Quando VGE partecipò ad una messa in onore di Giovanni Paolo II
L’uso è rispettato dai suoi successori. Quando Valéry Giscard d’Estaing assiste alla messa nella chiesa di Bormes-les-Mimosas, durante i soggiorni al forte Brégançon, residenza estiva dei presidenti, “lo vediamo partecipare alla funzione, ma senza prendere la comunione e senza un’apparente manifestazione di la sua fede”, dice Jean Garrigues. L’edificio religioso ha poi accolto più volte Jacques Chirac, che ne ha approfittato per concedersi bagni di folla.
Se queste uscite si svolgono senza incidenti, la partecipazione di un presidente a una messa aveva già suscitato critiche in passato, ben prima di quella di Emmanuel Macron al Vélodrome. Questo accadeva 44 anni fa. E più precisamente quando Giovanni Paolo II venne in Francia il 30 e 31 maggio 1980.

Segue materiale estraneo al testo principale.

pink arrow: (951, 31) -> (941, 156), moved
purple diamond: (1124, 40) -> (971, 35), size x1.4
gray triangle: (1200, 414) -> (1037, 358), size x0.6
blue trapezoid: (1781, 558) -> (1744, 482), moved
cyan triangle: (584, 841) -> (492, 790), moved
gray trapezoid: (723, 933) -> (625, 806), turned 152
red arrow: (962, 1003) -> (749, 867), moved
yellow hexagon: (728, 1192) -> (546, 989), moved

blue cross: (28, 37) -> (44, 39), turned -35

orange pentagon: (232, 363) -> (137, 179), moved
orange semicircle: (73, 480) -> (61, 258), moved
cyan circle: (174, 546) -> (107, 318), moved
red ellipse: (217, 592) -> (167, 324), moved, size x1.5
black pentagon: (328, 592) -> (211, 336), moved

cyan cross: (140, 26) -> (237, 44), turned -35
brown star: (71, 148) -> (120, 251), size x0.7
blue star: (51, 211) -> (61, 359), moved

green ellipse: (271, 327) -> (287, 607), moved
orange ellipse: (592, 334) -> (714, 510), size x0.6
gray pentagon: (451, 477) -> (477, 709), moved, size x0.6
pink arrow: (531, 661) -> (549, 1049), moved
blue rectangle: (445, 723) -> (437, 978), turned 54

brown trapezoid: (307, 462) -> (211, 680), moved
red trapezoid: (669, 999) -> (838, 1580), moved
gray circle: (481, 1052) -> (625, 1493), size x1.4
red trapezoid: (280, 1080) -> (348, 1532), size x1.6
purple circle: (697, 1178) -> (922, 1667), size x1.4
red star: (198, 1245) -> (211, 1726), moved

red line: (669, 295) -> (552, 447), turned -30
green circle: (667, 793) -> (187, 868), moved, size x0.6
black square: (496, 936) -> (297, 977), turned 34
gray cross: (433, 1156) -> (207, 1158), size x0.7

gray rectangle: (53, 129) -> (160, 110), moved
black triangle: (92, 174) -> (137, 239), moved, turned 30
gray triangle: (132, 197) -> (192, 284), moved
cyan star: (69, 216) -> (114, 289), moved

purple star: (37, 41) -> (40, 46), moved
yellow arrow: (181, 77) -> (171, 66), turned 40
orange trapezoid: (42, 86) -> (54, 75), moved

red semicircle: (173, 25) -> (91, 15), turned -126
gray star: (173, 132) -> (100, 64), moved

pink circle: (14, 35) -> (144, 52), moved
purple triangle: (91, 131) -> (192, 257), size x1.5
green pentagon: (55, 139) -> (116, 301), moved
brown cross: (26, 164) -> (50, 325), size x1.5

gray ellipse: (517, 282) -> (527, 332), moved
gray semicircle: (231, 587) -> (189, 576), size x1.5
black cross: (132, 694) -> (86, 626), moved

In questa occasione, “VGE” ha assistito alla messa celebrata dal Papa, accolta in pompa magna in Place de la Concorde. Una decisione messa in discussione da Libération all’epoca. “Dopo la Rivoluzione del 1789, la separazione tra Chiesa e Stato nel 1905 ha segnato l’ingresso della Francia nella modernità istituzionale. Ieri ne siamo usciti, dalla porta di servizio”, scrive il quotidiano .
Ma è soprattutto Nicolas Sarkozy a lasciare il segno da questo punto di vista, essendo quello che è andato “più lontano in una forma di empatia verso la Chiesa con una certa ambiguità”, come ricorda Jean Garrigues. E lo storico cita «questo famoso discorso lateranense, del dicembre 2007, dove dice che il maestro non potrà mai sostituire il sacerdote o il pastore».
La controversia tra lo Stato repubblicano e la Chiesa
Tutti questi esempi si riferiscono ad un tema più ampio, riguardante la Repubblica e la Chiesa. Tra i due “c’è tutta una disputa, che è sempre implicita nei rapporti del presidente”, spiega Jean Garrigues. Il primo “fu costruito nel XIX secolo, nonostante la resistenza di [la seconde] che era uno strumento politico della monarchia. Quindi c’è un malinteso originario. E poi il Vaticano si oppose alla Repubblica, almeno fino allo scoppio della seconda guerra mondiale», precisa il professore emerito dell’Università di Orléans.
È con l’eredità di questa storia che Emmanuel Macron dovrà fare i conti questo fine settimana, in occasione della riapertura della cattedrale di Notre-Dame de Paris, cinque anni dopo l’incendio che la devastò. Sabato, il presidente avrebbe parlato all’esterno dell’edificio, sulla piazza, per evitare qualsiasi polemica, anche se il suo discorso si sarebbe svolto all’interno a causa delle previsioni del tempo. Questa domenica assisterà alla messa, senza prendere parte all’ostia. Un esercizio da funambolo.